RECORDED DATA:
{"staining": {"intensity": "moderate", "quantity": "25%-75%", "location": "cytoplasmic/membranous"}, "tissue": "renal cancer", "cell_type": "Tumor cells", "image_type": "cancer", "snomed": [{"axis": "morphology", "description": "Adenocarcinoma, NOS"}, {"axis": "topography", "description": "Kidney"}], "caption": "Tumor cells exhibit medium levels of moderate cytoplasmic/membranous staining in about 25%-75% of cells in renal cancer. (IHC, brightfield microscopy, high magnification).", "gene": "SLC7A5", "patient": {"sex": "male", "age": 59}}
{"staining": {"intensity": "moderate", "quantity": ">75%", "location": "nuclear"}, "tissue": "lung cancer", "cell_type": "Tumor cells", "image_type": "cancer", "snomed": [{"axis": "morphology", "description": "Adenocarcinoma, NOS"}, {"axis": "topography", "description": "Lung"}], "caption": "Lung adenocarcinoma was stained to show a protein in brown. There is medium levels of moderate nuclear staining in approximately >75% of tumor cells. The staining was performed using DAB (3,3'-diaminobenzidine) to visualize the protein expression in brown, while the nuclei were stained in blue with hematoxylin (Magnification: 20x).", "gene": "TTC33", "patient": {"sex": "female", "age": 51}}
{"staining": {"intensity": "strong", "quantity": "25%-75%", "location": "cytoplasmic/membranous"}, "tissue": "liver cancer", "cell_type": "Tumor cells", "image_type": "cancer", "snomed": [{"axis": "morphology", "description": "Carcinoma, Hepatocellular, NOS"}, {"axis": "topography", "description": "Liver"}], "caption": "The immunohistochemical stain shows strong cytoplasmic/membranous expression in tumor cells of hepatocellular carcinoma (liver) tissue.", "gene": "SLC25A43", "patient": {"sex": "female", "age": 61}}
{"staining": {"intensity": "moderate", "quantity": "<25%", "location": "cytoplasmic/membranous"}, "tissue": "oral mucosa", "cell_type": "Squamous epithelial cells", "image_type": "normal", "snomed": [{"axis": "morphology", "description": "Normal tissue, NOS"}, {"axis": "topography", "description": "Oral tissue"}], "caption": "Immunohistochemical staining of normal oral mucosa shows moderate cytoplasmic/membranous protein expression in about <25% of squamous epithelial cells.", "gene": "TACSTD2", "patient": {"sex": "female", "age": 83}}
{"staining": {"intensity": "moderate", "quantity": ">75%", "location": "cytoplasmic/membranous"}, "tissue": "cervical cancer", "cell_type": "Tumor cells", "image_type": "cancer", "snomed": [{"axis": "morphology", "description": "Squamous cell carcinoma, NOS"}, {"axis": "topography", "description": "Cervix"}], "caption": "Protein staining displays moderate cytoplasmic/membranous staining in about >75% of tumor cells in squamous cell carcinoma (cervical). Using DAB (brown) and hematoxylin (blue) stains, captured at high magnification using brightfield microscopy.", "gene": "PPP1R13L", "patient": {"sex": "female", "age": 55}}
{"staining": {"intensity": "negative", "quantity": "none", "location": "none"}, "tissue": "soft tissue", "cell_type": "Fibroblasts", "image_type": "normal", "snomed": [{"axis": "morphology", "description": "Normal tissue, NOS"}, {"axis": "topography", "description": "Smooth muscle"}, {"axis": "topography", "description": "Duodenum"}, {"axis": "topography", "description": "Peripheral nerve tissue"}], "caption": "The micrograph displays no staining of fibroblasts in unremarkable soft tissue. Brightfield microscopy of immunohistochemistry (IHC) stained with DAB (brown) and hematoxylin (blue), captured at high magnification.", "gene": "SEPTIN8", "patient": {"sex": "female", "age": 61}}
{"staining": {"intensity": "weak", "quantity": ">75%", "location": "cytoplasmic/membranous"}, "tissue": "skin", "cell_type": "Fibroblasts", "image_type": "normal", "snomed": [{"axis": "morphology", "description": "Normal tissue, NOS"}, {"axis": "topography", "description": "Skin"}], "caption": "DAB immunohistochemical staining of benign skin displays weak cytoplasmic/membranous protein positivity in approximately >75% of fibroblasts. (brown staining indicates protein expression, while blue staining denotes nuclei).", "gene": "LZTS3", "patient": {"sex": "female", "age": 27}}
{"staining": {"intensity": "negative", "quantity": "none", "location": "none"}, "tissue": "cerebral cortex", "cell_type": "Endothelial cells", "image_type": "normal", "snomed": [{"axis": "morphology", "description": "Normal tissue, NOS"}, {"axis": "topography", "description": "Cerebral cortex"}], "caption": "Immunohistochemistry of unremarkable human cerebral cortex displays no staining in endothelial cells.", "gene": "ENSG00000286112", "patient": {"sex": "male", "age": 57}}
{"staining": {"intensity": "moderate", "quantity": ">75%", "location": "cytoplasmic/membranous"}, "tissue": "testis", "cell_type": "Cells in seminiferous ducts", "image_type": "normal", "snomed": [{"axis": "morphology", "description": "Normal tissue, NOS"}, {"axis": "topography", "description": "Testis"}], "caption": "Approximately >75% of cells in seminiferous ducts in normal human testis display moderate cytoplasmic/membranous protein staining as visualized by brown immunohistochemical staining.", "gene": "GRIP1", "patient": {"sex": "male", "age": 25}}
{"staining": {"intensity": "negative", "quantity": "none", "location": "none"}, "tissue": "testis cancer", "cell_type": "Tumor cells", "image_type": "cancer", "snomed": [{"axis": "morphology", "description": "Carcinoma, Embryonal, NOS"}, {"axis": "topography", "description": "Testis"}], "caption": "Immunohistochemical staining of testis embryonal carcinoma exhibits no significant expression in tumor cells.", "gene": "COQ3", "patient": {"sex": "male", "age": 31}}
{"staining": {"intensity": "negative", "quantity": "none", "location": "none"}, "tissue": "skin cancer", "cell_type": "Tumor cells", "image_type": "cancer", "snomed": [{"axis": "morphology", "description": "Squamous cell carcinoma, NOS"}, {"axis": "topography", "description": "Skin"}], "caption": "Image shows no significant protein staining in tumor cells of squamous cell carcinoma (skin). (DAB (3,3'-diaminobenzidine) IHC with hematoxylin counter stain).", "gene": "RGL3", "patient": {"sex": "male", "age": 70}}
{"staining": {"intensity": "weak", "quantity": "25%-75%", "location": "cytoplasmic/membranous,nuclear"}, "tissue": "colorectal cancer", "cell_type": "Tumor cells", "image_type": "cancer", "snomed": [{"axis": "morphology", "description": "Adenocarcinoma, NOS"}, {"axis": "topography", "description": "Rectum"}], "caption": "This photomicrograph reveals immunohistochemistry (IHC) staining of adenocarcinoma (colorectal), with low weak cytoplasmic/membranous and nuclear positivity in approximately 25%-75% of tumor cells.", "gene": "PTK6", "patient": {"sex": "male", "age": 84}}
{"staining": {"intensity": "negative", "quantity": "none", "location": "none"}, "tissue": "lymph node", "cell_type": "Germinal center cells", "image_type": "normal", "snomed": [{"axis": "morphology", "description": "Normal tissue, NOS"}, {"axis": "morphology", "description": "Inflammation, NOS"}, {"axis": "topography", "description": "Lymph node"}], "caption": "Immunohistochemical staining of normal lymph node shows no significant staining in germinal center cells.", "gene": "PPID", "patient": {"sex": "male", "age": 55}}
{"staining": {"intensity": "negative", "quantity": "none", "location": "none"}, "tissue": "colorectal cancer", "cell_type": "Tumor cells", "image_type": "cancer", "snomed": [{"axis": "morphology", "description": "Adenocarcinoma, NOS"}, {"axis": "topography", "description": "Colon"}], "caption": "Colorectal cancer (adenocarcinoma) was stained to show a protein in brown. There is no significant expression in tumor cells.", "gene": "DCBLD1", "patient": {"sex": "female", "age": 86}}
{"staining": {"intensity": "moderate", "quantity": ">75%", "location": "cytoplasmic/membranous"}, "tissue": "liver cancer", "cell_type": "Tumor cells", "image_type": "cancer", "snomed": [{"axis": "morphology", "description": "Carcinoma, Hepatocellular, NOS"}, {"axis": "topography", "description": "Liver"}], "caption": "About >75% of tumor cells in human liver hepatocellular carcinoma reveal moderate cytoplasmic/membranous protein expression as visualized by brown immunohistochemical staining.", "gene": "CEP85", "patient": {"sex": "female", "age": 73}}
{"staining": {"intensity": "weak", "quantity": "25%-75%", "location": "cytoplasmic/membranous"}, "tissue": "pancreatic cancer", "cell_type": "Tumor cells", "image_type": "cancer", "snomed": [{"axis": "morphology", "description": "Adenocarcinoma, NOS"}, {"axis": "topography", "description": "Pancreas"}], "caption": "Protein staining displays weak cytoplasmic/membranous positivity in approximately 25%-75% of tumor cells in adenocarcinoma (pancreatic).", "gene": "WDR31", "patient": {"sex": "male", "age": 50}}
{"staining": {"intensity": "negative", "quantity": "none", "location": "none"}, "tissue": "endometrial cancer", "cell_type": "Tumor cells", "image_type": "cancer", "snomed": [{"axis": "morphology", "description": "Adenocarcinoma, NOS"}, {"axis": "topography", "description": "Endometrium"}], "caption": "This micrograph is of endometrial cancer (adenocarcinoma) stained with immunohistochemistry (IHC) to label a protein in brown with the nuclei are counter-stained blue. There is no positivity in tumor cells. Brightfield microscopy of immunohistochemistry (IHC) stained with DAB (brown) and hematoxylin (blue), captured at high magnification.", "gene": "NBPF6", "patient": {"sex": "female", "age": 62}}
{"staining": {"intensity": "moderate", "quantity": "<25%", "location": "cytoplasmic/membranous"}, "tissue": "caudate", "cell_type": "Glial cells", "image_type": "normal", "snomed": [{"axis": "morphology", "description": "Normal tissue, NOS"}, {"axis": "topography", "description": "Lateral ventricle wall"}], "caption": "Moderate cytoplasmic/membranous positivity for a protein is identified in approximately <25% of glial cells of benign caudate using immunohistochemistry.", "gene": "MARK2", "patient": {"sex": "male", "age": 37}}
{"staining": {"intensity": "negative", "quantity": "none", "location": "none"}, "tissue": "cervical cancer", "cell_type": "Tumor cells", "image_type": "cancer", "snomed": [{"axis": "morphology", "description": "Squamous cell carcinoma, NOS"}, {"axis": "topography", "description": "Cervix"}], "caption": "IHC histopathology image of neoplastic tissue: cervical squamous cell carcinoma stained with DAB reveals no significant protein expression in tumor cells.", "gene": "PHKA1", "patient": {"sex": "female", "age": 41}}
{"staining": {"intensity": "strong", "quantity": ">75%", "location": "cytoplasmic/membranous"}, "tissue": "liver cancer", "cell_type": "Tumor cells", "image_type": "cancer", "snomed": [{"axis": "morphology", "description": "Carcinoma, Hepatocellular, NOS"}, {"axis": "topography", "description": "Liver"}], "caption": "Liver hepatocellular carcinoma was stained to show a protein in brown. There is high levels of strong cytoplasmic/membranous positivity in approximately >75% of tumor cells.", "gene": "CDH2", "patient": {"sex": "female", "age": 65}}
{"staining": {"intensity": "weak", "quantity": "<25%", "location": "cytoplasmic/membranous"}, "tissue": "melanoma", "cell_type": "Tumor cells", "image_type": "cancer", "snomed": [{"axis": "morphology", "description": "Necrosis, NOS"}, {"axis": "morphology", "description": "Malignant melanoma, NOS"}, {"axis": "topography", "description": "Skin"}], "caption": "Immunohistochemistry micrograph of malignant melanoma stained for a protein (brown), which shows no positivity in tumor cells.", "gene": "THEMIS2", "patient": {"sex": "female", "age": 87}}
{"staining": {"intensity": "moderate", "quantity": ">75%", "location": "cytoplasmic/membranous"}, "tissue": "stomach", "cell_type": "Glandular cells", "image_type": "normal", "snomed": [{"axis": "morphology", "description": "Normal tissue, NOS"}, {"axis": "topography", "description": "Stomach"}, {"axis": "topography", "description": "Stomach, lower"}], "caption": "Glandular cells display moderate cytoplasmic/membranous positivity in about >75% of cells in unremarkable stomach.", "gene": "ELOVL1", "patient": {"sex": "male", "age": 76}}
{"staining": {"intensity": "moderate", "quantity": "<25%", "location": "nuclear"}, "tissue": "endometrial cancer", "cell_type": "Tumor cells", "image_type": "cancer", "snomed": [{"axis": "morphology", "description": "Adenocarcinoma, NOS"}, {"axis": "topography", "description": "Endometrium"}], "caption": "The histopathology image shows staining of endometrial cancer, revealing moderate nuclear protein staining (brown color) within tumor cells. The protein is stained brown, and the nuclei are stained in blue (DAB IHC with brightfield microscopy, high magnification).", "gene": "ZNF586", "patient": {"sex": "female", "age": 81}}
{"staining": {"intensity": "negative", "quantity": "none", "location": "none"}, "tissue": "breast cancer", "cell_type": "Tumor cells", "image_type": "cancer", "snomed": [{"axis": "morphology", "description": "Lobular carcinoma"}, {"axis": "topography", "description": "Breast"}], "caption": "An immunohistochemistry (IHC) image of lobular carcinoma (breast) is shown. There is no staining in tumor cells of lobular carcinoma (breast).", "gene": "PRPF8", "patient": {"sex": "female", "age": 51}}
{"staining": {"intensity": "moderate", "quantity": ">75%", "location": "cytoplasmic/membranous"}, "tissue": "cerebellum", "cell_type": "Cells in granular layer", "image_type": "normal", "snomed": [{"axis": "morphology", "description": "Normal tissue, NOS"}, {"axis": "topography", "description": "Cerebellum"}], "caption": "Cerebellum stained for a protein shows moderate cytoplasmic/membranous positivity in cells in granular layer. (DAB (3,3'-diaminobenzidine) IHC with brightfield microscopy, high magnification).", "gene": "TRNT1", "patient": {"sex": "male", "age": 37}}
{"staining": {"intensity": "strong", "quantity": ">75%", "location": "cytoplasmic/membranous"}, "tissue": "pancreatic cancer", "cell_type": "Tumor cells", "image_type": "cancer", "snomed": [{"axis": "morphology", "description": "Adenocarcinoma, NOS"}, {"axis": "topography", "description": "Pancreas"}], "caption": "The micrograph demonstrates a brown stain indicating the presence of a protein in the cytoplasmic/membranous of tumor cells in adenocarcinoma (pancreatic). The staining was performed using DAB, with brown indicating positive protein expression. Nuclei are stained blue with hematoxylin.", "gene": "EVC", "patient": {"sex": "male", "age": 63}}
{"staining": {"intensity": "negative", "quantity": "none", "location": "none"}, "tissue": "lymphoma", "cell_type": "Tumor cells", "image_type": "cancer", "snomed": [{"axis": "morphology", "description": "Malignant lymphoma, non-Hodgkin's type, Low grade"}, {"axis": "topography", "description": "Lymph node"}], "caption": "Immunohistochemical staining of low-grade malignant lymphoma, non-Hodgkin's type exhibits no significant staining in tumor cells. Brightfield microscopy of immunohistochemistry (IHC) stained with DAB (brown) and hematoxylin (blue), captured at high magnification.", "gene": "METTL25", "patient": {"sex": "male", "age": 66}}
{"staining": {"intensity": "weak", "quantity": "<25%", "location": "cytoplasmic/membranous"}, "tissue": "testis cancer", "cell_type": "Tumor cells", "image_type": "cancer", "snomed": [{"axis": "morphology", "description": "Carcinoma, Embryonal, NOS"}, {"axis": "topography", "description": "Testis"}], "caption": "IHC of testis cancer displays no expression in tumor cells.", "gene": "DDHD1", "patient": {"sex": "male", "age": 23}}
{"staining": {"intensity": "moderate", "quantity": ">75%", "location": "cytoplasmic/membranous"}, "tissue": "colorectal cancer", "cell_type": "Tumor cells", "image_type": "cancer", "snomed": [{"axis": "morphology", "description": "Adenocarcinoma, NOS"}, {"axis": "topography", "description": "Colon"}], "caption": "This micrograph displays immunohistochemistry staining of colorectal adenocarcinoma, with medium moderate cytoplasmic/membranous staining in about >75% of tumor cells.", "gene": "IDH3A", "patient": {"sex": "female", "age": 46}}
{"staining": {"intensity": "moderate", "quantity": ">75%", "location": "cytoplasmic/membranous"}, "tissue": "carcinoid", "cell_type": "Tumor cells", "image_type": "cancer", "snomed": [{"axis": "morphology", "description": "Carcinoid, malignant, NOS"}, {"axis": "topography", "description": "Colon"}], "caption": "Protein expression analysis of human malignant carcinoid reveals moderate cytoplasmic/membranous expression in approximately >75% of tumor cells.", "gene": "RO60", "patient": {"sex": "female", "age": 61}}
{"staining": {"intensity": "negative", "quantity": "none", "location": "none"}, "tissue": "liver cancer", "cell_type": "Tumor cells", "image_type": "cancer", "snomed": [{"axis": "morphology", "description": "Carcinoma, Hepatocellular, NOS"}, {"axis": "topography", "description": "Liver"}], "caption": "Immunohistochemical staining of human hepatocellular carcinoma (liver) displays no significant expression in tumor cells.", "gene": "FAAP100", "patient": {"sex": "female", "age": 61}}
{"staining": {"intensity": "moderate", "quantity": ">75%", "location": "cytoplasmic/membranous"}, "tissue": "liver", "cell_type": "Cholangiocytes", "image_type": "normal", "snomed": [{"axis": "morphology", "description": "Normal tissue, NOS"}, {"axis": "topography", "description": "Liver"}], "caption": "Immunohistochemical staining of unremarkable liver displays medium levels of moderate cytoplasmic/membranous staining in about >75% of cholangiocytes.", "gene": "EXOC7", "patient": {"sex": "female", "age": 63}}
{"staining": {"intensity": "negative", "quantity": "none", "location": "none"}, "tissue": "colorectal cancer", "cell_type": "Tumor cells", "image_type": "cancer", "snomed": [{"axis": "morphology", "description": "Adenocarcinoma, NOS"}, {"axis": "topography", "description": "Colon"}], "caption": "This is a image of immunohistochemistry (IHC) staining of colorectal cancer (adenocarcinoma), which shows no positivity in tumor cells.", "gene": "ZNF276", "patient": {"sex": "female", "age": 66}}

TASK DESCRIPTION:
Only the lines above from the line with "of testis cancer" to the line with "micrograph displays immunohistochemistry", those two lines included, should be reproduced exactly.

EXERCISE OUTPUT:
{"staining": {"intensity": "weak", "quantity": "<25%", "location": "cytoplasmic/membranous"}, "tissue": "testis cancer", "cell_type": "Tumor cells", "image_type": "cancer", "snomed": [{"axis": "morphology", "description": "Carcinoma, Embryonal, NOS"}, {"axis": "topography", "description": "Testis"}], "caption": "IHC of testis cancer displays no expression in tumor cells.", "gene": "DDHD1", "patient": {"sex": "male", "age": 23}}
{"staining": {"intensity": "moderate", "quantity": ">75%", "location": "cytoplasmic/membranous"}, "tissue": "colorectal cancer", "cell_type": "Tumor cells", "image_type": "cancer", "snomed": [{"axis": "morphology", "description": "Adenocarcinoma, NOS"}, {"axis": "topography", "description": "Colon"}], "caption": "This micrograph displays immunohistochemistry staining of colorectal adenocarcinoma, with medium moderate cytoplasmic/membranous staining in about >75% of tumor cells.", "gene": "IDH3A", "patient": {"sex": "female", "age": 46}}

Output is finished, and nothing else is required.